» Trecho do texto

4. Das Revoluções à Declaração de 1948. Não cabe aqui fazer extensas digressões históricas sobre o amadurecimento dos conceitos éticos no âmbito do direito interno dos Estados, fundado na dignidade e na universalidade do ser humano e no alargamento da democracia no pós-Revoluções, para justificar a transposição dos direitos do homem para a esfera internacional no século XX. Valem, contudo, algumas breves notas para compreender o paradoxo do caminho percorrido pelos direitos do homem até a Declaração de 1948.
No século XIX, relata Lafer, três ações internacionais podem ser mencionadas entre as pioneiras em defesa dos direitos humanos. A primeira delas foi a tentativa inglesa de eliminar o tráfico de escravos que se tornara "incompatível com o nível de modernidade econômica e política daquele país" [24], iniciativa encampada pelos americanos que se propunham a apreender navios negreiros nas costas africanas como forma de combater a escravidão, um crime universalmente reprovável pela law of nations, tal como reconhecido pela Suprema Corte em casos como no caso US x Schooner La Eugénie em 1822 [25].
A despeito da atentar contra os mais basilares princípios cristãos, como se apregoava no Law of Nations, desde a revolução industrial (Séculos XVIII e XIX) a escravidão passou também a ser incompatível como o novo modelo de produção. Nesta perspectiva, a Inglaterra promulgou o Bill Alberdeen, que condenava o tráfico escravo e exigia, indiretamente, das nações com as quais desenvolvia relações comerciais, ações concretas para a extinção do tráfico negreiro. Em 25 de setembro de 1826 sobreveio a Convenção de Genebra sobre Tráfico de Escravos, que expressamente passou enquadrar o princípio do Law of Nations de repúdio ao tráfico negreiro, possibilitando aos Estados Unidos e as demais países em industrialização, entre estes a Inglaterra, com base num direito positivo, o combate mais efetivo ao tráfico negreiro, especialmente aquele realizados por países europeus e colonialistas como Portugal e Espanha.

» Seção de dados
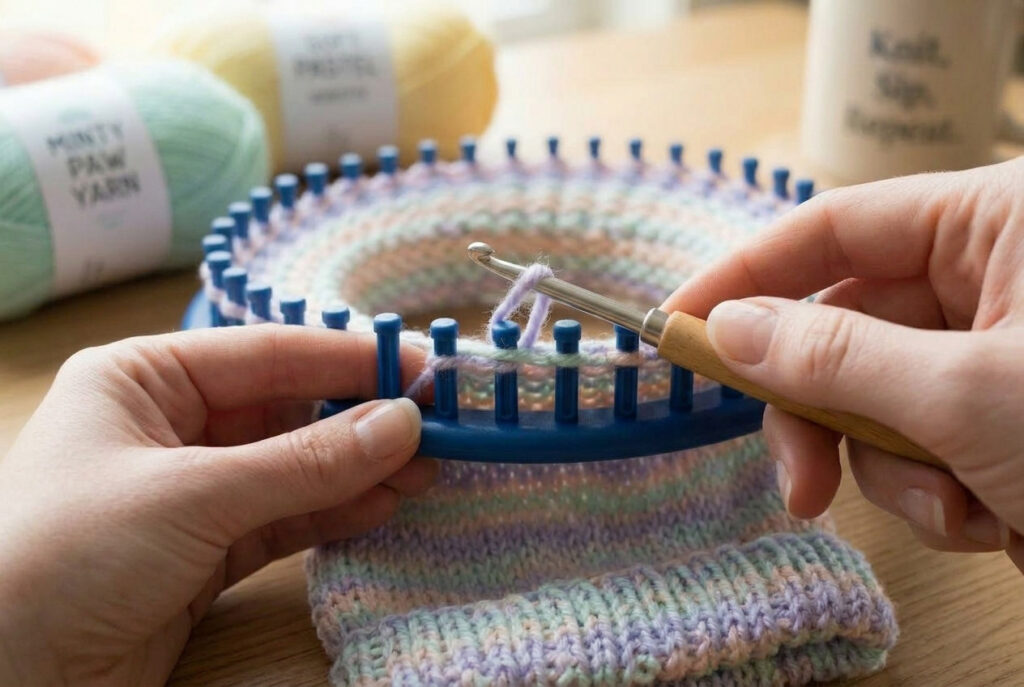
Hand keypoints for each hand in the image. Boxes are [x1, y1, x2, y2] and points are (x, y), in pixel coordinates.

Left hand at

» Questões de estudo
- a) Responda com base no trecho sobre direitos humanos:
(i) Quantas ações internacionais pioneiras em defesa dos direitos humanos no século XIX Lafer menciona?
(ii) Em que data sobreveio a Convenção de Genebra sobre Tráfico de Escravos?
(iii) Qual norma promulgada pela Inglaterra condenava o tráfico escravo?
- b) Prossiga com o trecho sobre direitos humanos a partir do ponto em que ele termina.
Não é preciso consultar o material.

» Lista de respostas
- a)
(i) Três.
(ii) Em 25 de setembro de 1826.
(iii) O Bill Alberdeen.

- b)
A segunda ação foi representada pela iniciativa de Henri Dunant que organizou uma conferência internacional para discutir o sofrimento das pessoas em conflitos armados interestatais. "Dessa iniciativa resultou a Primeira Convenção de Genebra (1864), que positiva o direito humanitário, bem como a criação da Cruz Vermelha. Nesse caso interesse dos Estados em assinar essa convenção encaixasse também na perspectiva grociana, dos interesses comuns em disciplinar o uso da força, ainda que a motivação do criador da Cruz Vermelha tenha sido eminentemente ética" [26]. Ainda no século XIX surge ainda a preocupação não somente com as vítimas, mas também com a forma e meios pelos quais os conflitos armados se desenvolvem, elementos diretamente relacionados com as razões do sofrimento humano, como a Convenção de São Petersburgo de 1868, sobre balas explosivas, que está na origem do Direito Humanitário que tomaria corpo com as convenções de Haia.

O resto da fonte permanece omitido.